George a few mins ago in the snow


----------



## Ali79 (Mar 30, 2011)

Aaaah GG has grown up  Love these photos as he looks like he is having a great time and he is still gorgeous


----------



## JoJo (Mar 2, 2011)

Enjoy the snow George ... Honey & Picnic would like to chase you around your back garden


----------



## Nadhak (Jun 4, 2011)

They are fab photos - he is so adorable xxx


----------



## mariag (Jun 19, 2011)

Awwwww George, gorgeous as ever 
Oakley & I are very jealous as we've only got rain


----------



## karen pearce (Nov 1, 2011)

lovely george in the snow,eden and willow enjoyed it as well.


----------



## Scarlett (Dec 15, 2011)

Great photos!
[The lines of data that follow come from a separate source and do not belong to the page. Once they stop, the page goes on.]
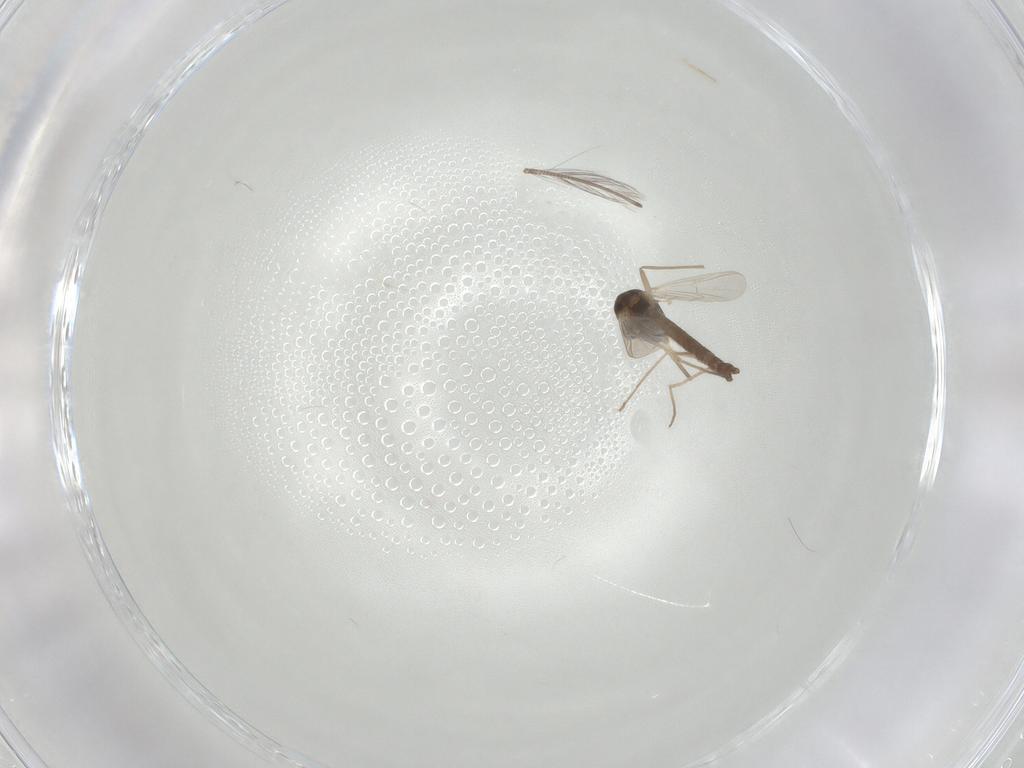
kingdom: Animalia
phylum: Arthropoda
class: Insecta
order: Diptera
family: Chironomidae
It looks like he loves playing in the snow!


----------



## ali-s.j. (Jun 6, 2011)

:d :d :d :d :d


----------



## Crazy (Jan 6, 2012)

George is soooo handsome! Lovely photo's.


----------



## DONNA (Jan 7, 2011)

Buddy wont come in he loves it,think he's eatting it more then playing in it though!


----------



## curt3007 (May 28, 2011)

DONNA said:


> Buddy wont come in he loves it,think he's eatting it more then playing in it though!


Same here Donna, George has eaten loads of it, but then is is partial to an icecube or two lol


----------



## francesjl (Mar 24, 2011)

George has a lovely coat now !
Looks like most 'poo's enjoy the snow !


----------